Metals absorb light using plasmon resonance (the collective motion of conduction electrons) and in metal nanoparticles this effect leads to very efficient light absorption. For medical imaging applications, the resonance wavelength can be tuned to within the tissue-transparent window of 700–1000 nm. This allows the light to penetrate more deeply into the tissue for better imaging.

In the new technique, Ashkenazi and colleagues employed elongated gold nanorods that are 15 nm in diameter and 45 nm long. These rods have plasmon resonance in the near-infrared region of around 750 nm. The researchers conjugated the nanomaterials with antibody ligands specific to the HER2 receptor, which is overexpressed in certain prostate and breast cancers.

The Michigan team verified the binding efficiency of the conjugated particle to prostate cells (in the LNCaP cell line) using a home-built photoacoustic microscope that had a resolution of 50 µm. The photoacoustic technique converts light into sound and works by using laser light to illuminate tissue, which instantly heats up, causing it to expand rapidly. Sound pressure waves propagate out from the expanding structures, which are then detected by an ultrasound transducer at high resolution.

The researchers found that the conjugated particles bound strongly to prostate cells compared with non-conjugated ones. They also tested how photoacoustic images formed on a tissue-mimicking phantom and showed that sub-millimetre resolution at a tissue depth of 2 cm is possible.

To take the technique a step further, the scientists then imaged the nanoparticles in a human cadaver prostate using the photoacoustic clichés overlaid on images obtained from conventional ultrasound techniques. Combining images from these two methods means that both the anatomical details of the tissue and the distribution of nanoparticles can be obtained (see figure). This approach could allow for better and earlier screening of prostate cancer, says Ashkenazi.

"In a real medical setting, gold nanoparticles would be injected into the blood, where they would then accumulate in cancer tissue," he told nanotechweb.org. "Combined ultrasound and photoacoustic imaging gives the best and most complete information – ultrasound provides structural images and photoacoustics provide nanoparticle distribution, reflecting cell expression as targeted by the specific ligand employed."
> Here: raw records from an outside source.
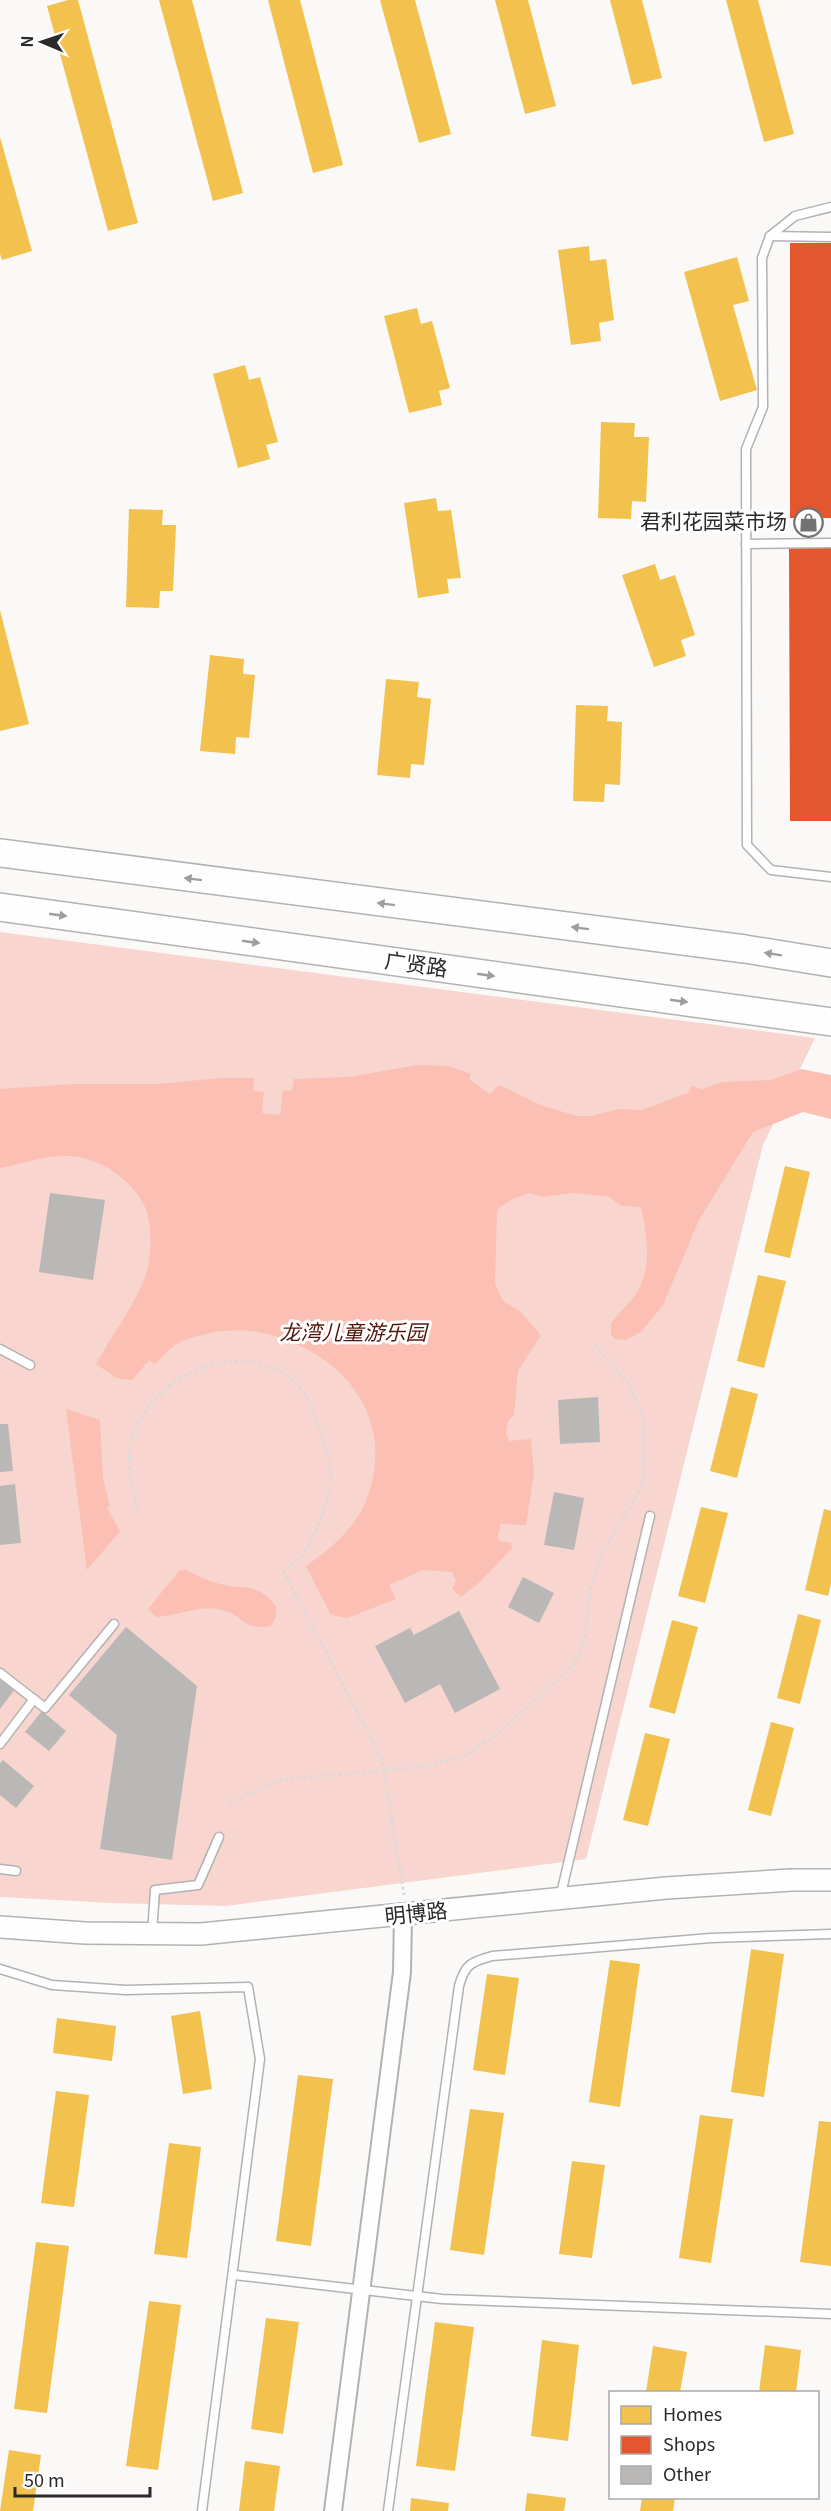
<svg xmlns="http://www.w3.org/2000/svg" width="831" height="2511" font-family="Georgia,'Noto Sans SC',serif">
<rect width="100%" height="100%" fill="#faf9f8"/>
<!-- green -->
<path fill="#f8d5ce" d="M 0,932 L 815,1038 L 763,1145 L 586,1859 L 226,1906 L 112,1903 L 0,1897 Z"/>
<!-- water -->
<g fill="#fbbfb3">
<path d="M 417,1065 L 448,1066 L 471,1074 L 469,1079 L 490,1094 L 499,1085 L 543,1106 L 577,1116 L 591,1116 L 619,1109 L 642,1110 L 688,1093 L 692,1086 L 702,1089 L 723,1082 L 771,1080 L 801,1069 L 831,1075 L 831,1119 L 803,1112 L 753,1132 L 699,1220 L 663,1305 L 641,1332 L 625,1340 L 615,1339 L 611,1334 L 611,1323 C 618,1314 626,1306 633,1298 C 654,1270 647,1237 641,1207 L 622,1206 L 607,1196 L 572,1193 L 542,1197 L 529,1193 L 510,1200 L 497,1210 L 495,1284 L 503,1301 L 520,1311 L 541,1335 L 518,1371 L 514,1415 L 508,1421 L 506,1433 L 509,1441 L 531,1439 L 534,1473 L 526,1525 L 501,1524 L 498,1534 L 499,1541 L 511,1543 L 512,1548 L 480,1582 L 461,1597 L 452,1589 L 456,1581 L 452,1572 L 423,1570 L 389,1585 L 396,1599 L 347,1618 L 331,1615 L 306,1566 C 329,1550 354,1529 365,1503 C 394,1434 360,1371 294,1343 C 267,1331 239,1327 210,1333 C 199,1336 184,1339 175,1345 C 168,1350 161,1358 155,1364 L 149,1360 L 132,1380 L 116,1378 L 96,1364 C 110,1339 140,1297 147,1271 C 152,1256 152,1222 145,1207 C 132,1179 99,1157 68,1156 C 46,1155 22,1164 0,1168 L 0,1089 L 75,1084 L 158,1084 L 221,1078 L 254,1078 L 253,1091 L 264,1092 L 262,1113 L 280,1115 L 283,1090 L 292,1091 L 294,1079 L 349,1077 Z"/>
<path d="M 66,1409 L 100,1420 L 103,1478 L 110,1506 L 107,1508 L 120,1531 L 87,1570 Z"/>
<path d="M 185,1569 C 196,1575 208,1581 220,1584 C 245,1590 256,1582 276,1606 L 276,1617 L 271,1626 C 243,1631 244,1616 223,1610 C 200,1604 179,1616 156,1617 L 148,1609 L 179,1571 Z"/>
</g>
<!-- homes -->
<g fill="#f2c14e">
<path d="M 68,0 L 78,0 L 138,223 L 108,231 L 47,6 Z"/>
<path d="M 159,0 L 192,0 L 243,193 L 213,201 Z"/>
<path d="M 268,0 L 300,0 L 343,165 L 313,173 Z"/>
<path d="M 380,0 L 415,0 L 451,134 L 419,143 Z"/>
<path d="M 495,0 L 528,0 L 556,106 L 525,114 Z"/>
<path d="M 610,0 L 642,0 L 662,78 L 632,85 Z"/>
<path d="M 726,0 L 758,0 L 794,134 L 764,142 Z"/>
<path d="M 0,137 L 32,251 L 2,260 L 0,254 Z"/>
<path d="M 589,246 L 590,261 L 606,259 L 614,320 L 599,323 L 601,341 L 571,345 L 558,250 Z"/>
<path d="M 737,257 L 749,301 L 733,305 L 757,390 L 720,401 L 684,272 Z"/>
<path d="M 417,308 L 421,324 L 432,321 L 450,388 L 439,391 L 442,405 L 409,413 L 384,316 Z"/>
<path d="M 245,365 L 249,380 L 260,377 L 278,442 L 266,445 L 270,459 L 238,468 L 213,374 Z"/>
<path d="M 601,422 L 635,423 L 634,437 L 649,437 L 646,502 L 632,501 L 631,519 L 598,518 Z"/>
<path d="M 436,498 L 438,511 L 451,510 L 461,578 L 447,579 L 449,593 L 418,598 L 404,503 Z"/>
<path d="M 129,509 L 163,510 L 162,525 L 176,525 L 173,591 L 160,591 L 159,608 L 126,607 Z"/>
<path d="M 655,564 L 660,580 L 675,575 L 695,635 L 681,640 L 686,656 L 654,667 L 622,575 Z"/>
<path d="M 0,610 L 29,724 L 0,731 Z"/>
<path d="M 210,655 L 244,659 L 243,674 L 255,675 L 249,738 L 236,737 L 235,754 L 200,751 Z"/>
<path d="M 386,679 L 419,682 L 417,697 L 431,699 L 424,765 L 411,764 L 410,778 L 377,775 Z"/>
<path d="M 576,705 L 608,706 L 607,721 L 622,722 L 620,785 L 605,784 L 604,802 L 573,801 Z"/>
<path d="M 785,1166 L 810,1172 L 790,1258 L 764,1252 Z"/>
<path d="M 758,1275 L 786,1281 L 764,1368 L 737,1361 Z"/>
<path d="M 731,1387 L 758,1394 L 737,1478 L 710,1471 Z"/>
<path d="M 701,1507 L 728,1513 L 705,1603 L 678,1596 Z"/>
<path d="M 824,1509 L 831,1511 L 831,1584 L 828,1596 L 805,1590 Z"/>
<path d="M 798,1614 L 821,1620 L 800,1704 L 777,1698 Z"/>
<path d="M 672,1620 L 698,1627 L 675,1714 L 649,1707 Z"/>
<path d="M 771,1722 L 794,1728 L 771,1816 L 748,1810 Z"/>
<path d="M 645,1733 L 670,1739 L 648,1826 L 623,1820 Z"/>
<path d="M 751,1949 L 784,1954 L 764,2097 L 731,2092 Z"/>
<path d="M 610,1960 L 640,1964 L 620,2107 L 589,2102 Z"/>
<path d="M 487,1974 L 519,1978 L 505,2075 L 473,2070 Z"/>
<path d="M 200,2011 L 212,2089 L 183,2094 L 171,2016 Z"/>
<path d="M 57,2018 L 116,2026 L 112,2061 L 53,2053 Z"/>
<path d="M 298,2075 L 333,2079 L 311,2246 L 276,2241 Z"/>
<path d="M 56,2091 L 89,2095 L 74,2207 L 41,2203 Z"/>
<path d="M 470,2109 L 504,2113 L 484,2255 L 450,2250 Z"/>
<path d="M 700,2115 L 733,2119 L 711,2263 L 679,2258 Z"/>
<path d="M 819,2121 L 831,2122 L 831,2266 L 800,2262 Z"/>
<path d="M 169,2143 L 201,2147 L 187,2258 L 154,2254 Z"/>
<path d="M 572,2161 L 605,2165 L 592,2258 L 559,2254 Z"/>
<path d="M 36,2242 L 69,2246 L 47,2413 L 14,2409 Z"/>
<path d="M 149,2301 L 181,2305 L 158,2470 L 126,2466 Z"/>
<path d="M 266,2318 L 299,2322 L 283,2434 L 251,2429 Z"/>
<path d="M 435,2322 L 474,2327 L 455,2471 L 416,2466 Z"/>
<path d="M 542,2340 L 579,2345 L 568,2441 L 531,2436 Z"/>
<path d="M 765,2345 L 801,2350 L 796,2392 L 759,2392 Z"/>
<path d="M 653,2346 L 687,2352 L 680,2392 L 646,2392 Z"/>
<path d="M 9,2450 L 41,2455 L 33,2511 L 0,2511 Z"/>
<path d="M 245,2461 L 280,2466 L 274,2511 L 239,2511 Z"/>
<path d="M 527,2493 L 566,2498 L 564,2511 L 525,2511 Z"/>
<path d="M 411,2498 L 449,2503 L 448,2511 L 410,2511 Z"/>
<path d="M 642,2498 L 675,2498 L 673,2511 L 640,2511 Z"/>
</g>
<!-- shops -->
<g fill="#e4572e">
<rect x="790" y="243" width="41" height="275"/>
<path d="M 789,547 L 831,547 L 831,821 L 790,821 Z"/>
</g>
<!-- building -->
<g fill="#b9b8b7">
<path d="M 50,1193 L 105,1200 L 93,1280 L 39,1272 Z"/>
<path d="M 598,1397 L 600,1442 L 560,1444 L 558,1400 Z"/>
<path d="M 0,1424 L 8,1424 L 13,1471 L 0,1472 Z"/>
<path d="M 15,1484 L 21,1543 L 0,1545 L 0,1486 Z"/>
<path d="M 554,1492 L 584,1498 L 574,1550 L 544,1545 Z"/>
<path d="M 523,1577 L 554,1593 L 539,1623 L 508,1607 Z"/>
<path d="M 459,1611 L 500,1689 L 455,1713 L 440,1684 L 405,1703 L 375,1646 L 410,1628 L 414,1635 Z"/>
<path d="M 126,1627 L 197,1686 L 172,1860 L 100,1849 L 117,1735 L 69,1695 Z"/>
<path d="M 0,1677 L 15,1689 L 0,1709 Z"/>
<path d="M 42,1711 L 66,1731 L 49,1751 L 25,1732 Z"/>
<path d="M 3,1760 L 34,1786 L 16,1808 L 0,1795 L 0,1763 Z"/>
</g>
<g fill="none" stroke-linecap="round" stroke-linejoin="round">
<defs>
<g id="service">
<path d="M 831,207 L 795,216 L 770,236 L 762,258 L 763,407 L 746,449 L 747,845 L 771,870 L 831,877"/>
<path d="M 770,236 L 831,237"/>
<path d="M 746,544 L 831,543"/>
<path d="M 0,1349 L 30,1365"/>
<path d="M 0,1673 L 45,1708 L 114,1624"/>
<path d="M 0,1744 L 34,1699"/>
<path d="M 0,1869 L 16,1871"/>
<path d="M 560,1898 L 650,1516"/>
<path d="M 152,1933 L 155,1890 L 198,1885 L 219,1837"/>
<path d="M 0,1969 L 52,1985 L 126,1990 L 248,1987 L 260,2059 L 202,2511"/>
<path d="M 234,2275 L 442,2299 L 831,2314"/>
<path d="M 388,2511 L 459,1986 C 465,1964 471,1962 492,1956 L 711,1938 L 831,1934"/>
</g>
<path id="minor" d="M 333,2511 L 402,1972 L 403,1915"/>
<path id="tertiary" d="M 0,1927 L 85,1933 L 201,1934 L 666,1888 L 791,1880 L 831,1880"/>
<g id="primary">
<path d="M 0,853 L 745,949 L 831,963"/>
<path d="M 0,907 L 831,1022"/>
</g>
</defs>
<!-- service casing -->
<use href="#service" stroke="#b2b2b1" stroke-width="11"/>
<!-- minor casing -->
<use href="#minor" stroke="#b2b2b1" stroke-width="20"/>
<!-- tertiary casing -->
<use href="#tertiary" stroke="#b2b2b1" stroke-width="24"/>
<!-- primary casing -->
<use href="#primary" stroke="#b2b2b1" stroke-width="30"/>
<!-- path -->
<g stroke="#dbdada" stroke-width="3" stroke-dasharray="3 3" stroke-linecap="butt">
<path d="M 138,1511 C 132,1486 125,1461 133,1435 C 151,1383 217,1347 269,1367 C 275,1369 282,1371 286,1374 C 303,1387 311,1405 318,1423 C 324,1441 331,1462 331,1481 C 331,1499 314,1538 304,1553 C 298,1560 290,1566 284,1572 L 382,1759 L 404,1895"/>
<path d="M 230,1803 L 280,1780 L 420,1767 L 462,1757 L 497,1734 L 573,1666 L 585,1639 L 590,1590 L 602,1554 L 643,1485 L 644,1421 L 631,1387 L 594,1345"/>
</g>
<!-- service -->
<use href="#service" stroke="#fefefe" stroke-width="8"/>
<!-- minor -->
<use href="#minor" stroke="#fefefe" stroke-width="16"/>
<!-- tertiary -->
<use href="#tertiary" stroke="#fefefe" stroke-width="21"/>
<!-- primary -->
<use href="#primary" stroke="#fefefe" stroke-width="27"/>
</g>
<!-- one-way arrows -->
<defs><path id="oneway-solid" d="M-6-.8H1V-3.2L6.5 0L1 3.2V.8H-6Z" transform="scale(1.5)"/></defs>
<g fill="#9f9e9e">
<use href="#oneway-solid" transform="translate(193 879) rotate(-173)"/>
<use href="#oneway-solid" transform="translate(386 904) rotate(-173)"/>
<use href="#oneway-solid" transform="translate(58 915) rotate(8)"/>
<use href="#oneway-solid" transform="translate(580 928) rotate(-173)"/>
<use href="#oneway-solid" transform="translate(251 942) rotate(8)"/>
<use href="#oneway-solid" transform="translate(773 954) rotate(-171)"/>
<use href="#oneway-solid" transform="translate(486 975) rotate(8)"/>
<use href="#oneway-solid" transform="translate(679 1001) rotate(8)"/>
</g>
<!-- icons -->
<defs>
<symbol id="shop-ring" viewBox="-11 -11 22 22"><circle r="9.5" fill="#fff" stroke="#737271" stroke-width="1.5"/><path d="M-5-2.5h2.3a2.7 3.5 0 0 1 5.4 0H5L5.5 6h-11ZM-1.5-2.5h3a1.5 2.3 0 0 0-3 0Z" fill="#737271"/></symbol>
</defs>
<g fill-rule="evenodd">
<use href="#shop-ring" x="792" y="506" width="33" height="33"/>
</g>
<g text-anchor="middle" stroke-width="6" stroke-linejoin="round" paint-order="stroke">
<!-- poi labels -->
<g font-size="21" fill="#2b2929" stroke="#fff" text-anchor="end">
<text x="787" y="529">君利花园菜市场</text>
</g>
<!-- street labels -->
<g font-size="21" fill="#2b2929" stroke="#fff">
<text transform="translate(416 965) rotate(8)" y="7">广贤路</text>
<text transform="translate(416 1914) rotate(-6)" y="7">明博路</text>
</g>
<!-- park labels -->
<g font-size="21" font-style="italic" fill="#54140a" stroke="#fff">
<text x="353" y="1340">龙湾儿童游乐园</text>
</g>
</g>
<!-- legend -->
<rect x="609" y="2391" width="210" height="108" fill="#ffffff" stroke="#aaa9a9" stroke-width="1.5"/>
<rect x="621" y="2406" width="30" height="18" fill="#f2c14e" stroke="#aaa9a9" stroke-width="1.5"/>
<text x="663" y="2421" font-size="18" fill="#2b2929">Homes</text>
<rect x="621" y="2436" width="30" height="18" fill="#e4572e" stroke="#aaa9a9" stroke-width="1.5"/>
<text x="663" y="2451" font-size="18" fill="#2b2929">Shops</text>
<rect x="621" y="2466" width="30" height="18" fill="#b9b8b7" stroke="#aaa9a9" stroke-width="1.5"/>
<text x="663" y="2481" font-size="18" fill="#2b2929">Other</text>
<!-- north arrow -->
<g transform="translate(42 42) rotate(272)" stroke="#ffffff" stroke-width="4.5" paint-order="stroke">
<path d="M0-4.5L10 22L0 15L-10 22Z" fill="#2b2929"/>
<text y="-9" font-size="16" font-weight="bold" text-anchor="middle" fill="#2b2929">N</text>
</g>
<!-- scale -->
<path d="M15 2487v9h135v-9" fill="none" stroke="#2b2929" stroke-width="3"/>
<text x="24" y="2487" font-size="18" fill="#2b2929" stroke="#ffffff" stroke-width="4.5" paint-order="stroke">50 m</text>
</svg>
But the story does not end there. By using different antibody ligands, different cell expressions could be tested for better and more accurate disease characterisation, says Ashkenazi. "Compared to biopsy where only limited and randomly selected samples are examined, our method would provide full analysis of the complete organs."

What is more, the same nanoparticles could even be used in photothermal therapy to kill cancer cells, he continues. "The highly selective plasmon resonance means that heat is only absorbed by cancer tissue, leaving the healthy surrounding tissue intact."

The researchers will now study nanoparticle cancer targeting in small animals using their technique. They also plan to develop real-time ultrasound/photoacoustic imaging for human diagnostics.

The work was published in J. Appl. Phys.